**Exercise goal:** Report each line of the data below that contains the string "EDGE".

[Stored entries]
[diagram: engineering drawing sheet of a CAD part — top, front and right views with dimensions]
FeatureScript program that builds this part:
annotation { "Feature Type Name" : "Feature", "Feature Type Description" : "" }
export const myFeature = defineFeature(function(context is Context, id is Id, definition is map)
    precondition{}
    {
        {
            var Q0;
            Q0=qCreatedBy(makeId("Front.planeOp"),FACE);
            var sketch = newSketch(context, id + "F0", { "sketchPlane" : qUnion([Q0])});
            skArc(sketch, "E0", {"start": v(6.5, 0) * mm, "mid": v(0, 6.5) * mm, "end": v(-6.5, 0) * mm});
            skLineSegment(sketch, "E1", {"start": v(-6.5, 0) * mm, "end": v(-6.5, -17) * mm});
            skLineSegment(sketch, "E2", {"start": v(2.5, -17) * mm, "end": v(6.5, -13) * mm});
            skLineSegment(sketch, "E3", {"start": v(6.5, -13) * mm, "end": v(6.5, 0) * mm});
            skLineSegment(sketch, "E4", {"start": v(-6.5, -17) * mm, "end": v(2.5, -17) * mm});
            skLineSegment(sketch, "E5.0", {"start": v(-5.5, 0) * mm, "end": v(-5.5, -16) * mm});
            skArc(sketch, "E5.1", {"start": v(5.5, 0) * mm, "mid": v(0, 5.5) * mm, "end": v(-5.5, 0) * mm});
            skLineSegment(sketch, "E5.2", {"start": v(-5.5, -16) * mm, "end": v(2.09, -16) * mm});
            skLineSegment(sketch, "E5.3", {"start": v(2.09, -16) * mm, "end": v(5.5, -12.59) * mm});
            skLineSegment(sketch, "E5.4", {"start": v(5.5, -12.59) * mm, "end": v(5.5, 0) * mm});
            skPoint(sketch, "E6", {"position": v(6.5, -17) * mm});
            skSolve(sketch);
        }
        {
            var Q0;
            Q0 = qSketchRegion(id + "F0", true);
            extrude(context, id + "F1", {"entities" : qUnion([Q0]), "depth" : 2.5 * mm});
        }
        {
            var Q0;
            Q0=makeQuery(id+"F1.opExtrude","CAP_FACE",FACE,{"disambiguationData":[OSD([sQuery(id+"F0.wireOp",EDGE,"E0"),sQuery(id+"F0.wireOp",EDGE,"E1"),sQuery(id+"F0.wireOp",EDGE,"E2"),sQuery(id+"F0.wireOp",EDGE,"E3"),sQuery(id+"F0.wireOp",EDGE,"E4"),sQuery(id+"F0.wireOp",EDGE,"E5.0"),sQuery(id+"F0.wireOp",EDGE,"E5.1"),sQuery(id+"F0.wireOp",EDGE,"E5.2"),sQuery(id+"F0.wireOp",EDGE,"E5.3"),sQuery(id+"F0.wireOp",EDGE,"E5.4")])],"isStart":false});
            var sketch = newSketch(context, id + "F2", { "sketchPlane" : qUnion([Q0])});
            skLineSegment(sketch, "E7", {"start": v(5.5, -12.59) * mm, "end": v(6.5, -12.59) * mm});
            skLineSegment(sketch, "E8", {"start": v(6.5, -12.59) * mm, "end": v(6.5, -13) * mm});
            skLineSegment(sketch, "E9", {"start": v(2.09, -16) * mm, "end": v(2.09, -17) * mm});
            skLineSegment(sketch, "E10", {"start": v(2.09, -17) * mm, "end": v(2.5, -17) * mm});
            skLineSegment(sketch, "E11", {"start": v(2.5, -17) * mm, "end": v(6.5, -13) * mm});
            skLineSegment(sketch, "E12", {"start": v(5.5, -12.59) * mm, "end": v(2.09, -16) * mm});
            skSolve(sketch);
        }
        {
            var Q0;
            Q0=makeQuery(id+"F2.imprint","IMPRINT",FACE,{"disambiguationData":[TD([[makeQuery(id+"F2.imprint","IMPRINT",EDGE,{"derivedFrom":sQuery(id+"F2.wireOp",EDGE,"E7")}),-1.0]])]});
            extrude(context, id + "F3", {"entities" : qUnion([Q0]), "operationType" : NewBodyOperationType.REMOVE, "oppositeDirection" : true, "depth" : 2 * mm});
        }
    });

**Written reply:**
            Q0=makeQuery(id+"F1.opExtrude","CAP_FACE",FACE,{"disambiguationData":[OSD([sQuery(id+"F0.wireOp",EDGE,"E0"),sQuery(id+"F0.wireOp",EDGE,"E1"),sQuery(id+"F0.wireOp",EDGE,"E2"),sQuery(id+"F0.wireOp",EDGE,"E3"),sQuery(id+"F0.wireOp",EDGE,"E4"),sQuery(id+"F0.wireOp",EDGE,"E5.0"),sQuery(id+"F0.wireOp",EDGE,"E5.1"),sQuery(id+"F0.wireOp",EDGE,"E5.2"),sQuery(id+"F0.wireOp",EDGE,"E5.3"),sQuery(id+"F0.wireOp",EDGE,"E5.4")])],"isStart":false});
            Q0=makeQuery(id+"F2.imprint","IMPRINT",FACE,{"disambiguationData":[TD([[makeQuery(id+"F2.imprint","IMPRINT",EDGE,{"derivedFrom":sQuery(id+"F2.wireOp",EDGE,"E7")}),-1.0]])]});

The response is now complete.